◆ **Record set**

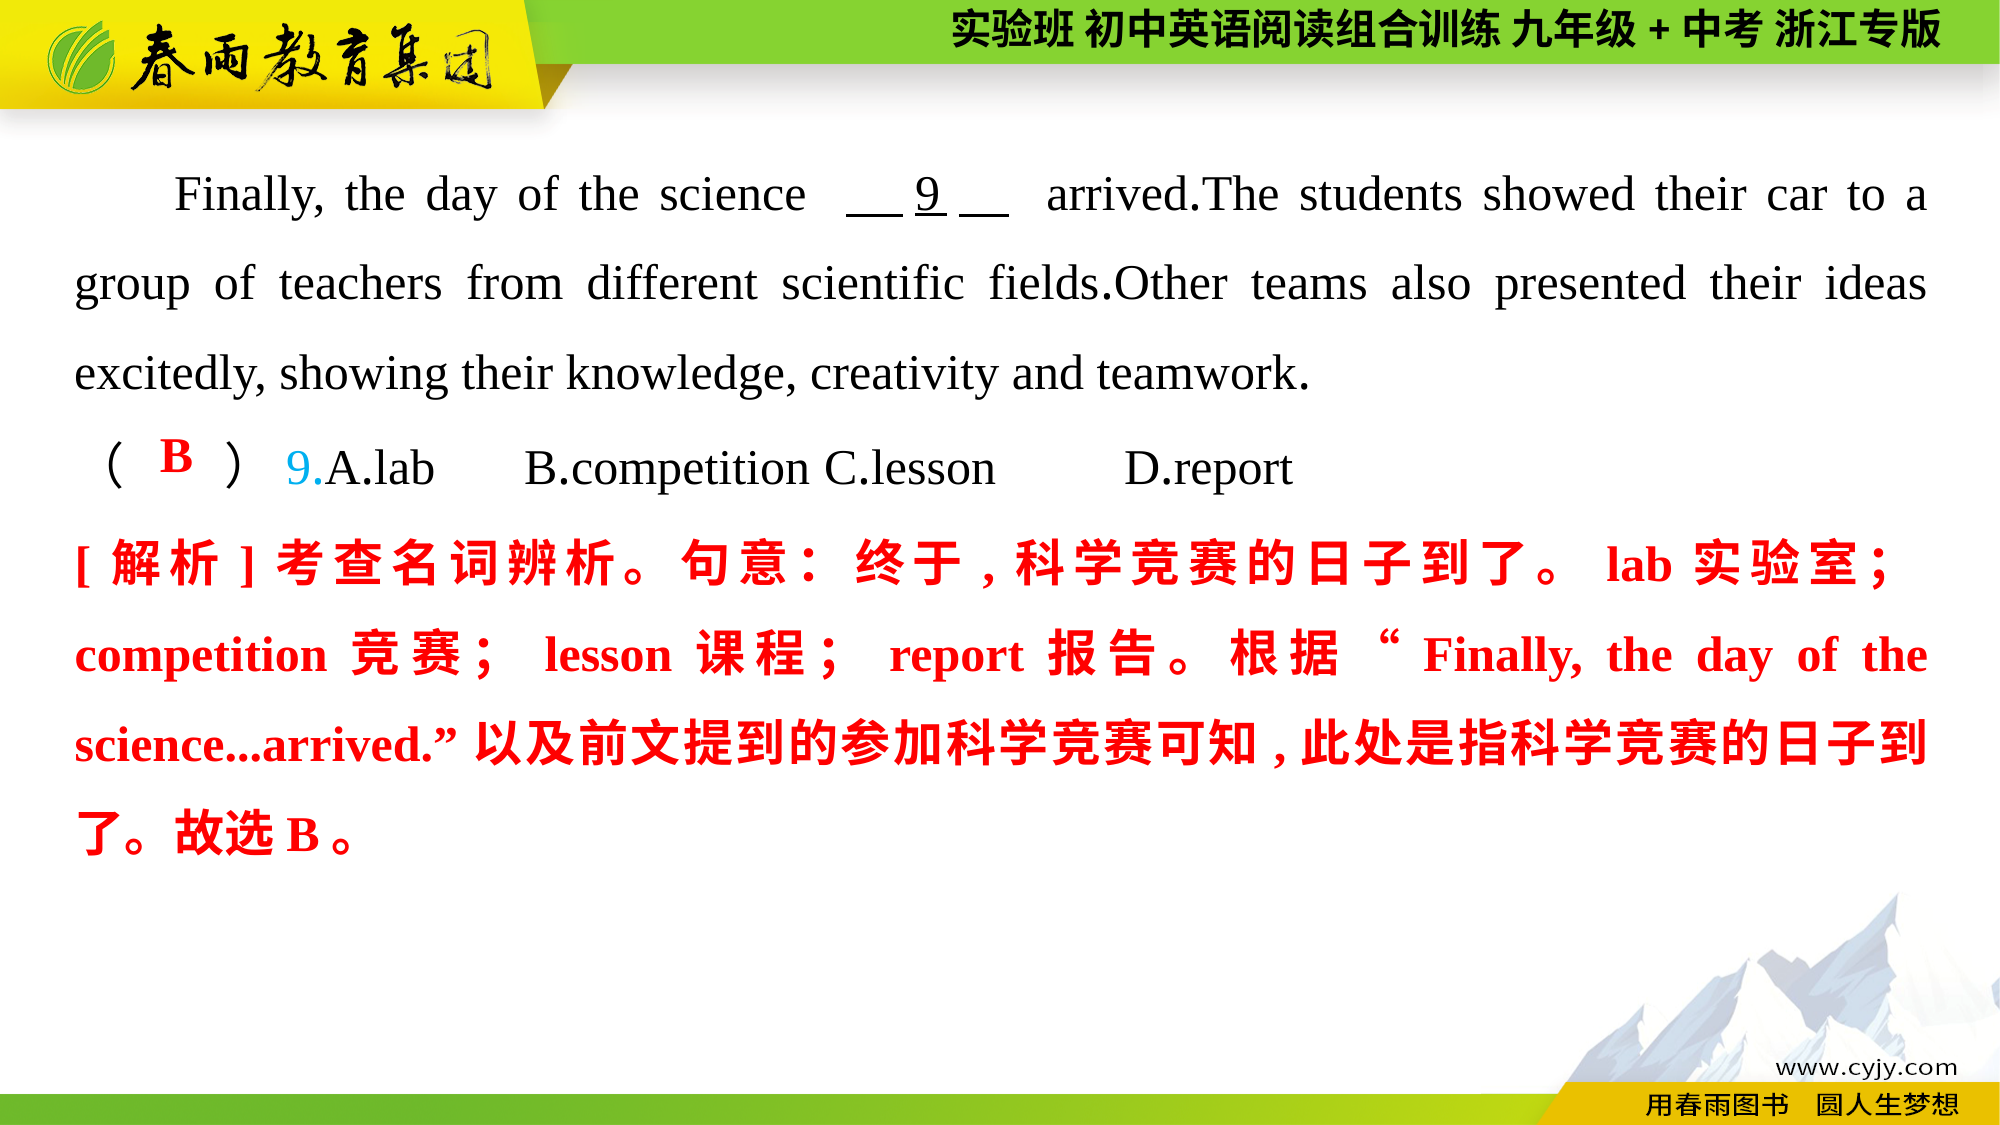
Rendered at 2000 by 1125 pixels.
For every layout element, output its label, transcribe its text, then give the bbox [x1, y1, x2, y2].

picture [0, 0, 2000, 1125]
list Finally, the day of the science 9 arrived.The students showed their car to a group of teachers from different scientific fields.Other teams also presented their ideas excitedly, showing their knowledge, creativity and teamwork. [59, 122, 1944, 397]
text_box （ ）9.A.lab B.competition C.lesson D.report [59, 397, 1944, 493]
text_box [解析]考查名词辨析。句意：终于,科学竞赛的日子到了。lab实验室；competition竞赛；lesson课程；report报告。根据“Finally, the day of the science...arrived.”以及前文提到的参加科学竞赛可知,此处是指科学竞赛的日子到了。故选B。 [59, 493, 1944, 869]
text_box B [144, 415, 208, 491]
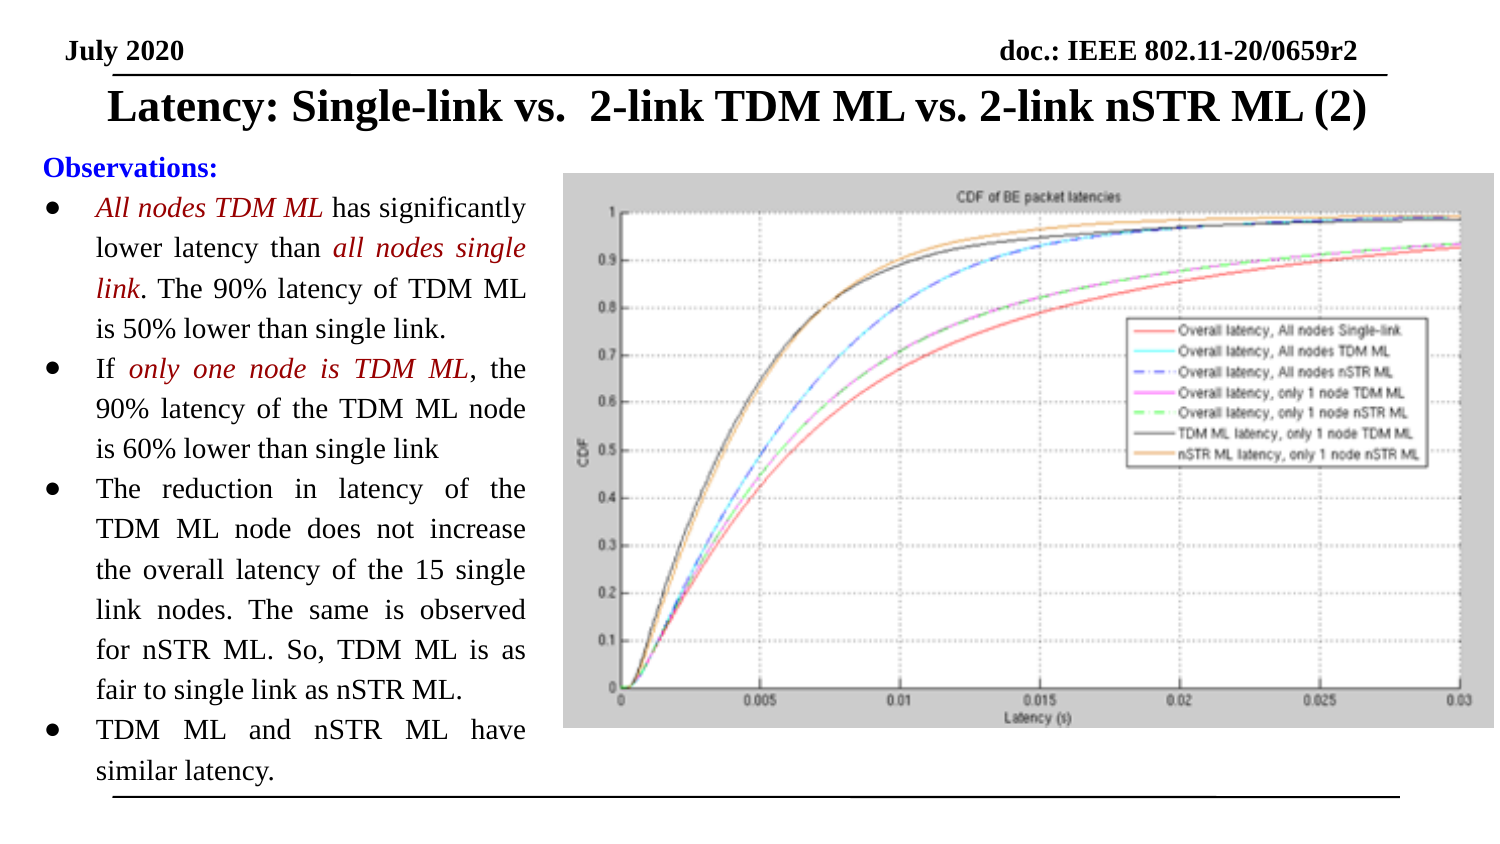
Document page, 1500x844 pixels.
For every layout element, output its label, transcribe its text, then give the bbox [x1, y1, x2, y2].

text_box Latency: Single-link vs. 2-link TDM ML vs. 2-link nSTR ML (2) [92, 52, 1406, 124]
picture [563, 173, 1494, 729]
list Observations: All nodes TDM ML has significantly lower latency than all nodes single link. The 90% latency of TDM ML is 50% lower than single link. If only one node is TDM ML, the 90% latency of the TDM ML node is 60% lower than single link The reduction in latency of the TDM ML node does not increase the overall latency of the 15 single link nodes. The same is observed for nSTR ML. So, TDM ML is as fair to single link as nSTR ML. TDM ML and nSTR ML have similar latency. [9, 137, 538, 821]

◆ **Exercise requirements**
Copy all lines of the records in which the string "pixels" can be found.

◆ **Result**
Rendered at 2000 by 1125 pixels.
Document page, 1500x844 pixels.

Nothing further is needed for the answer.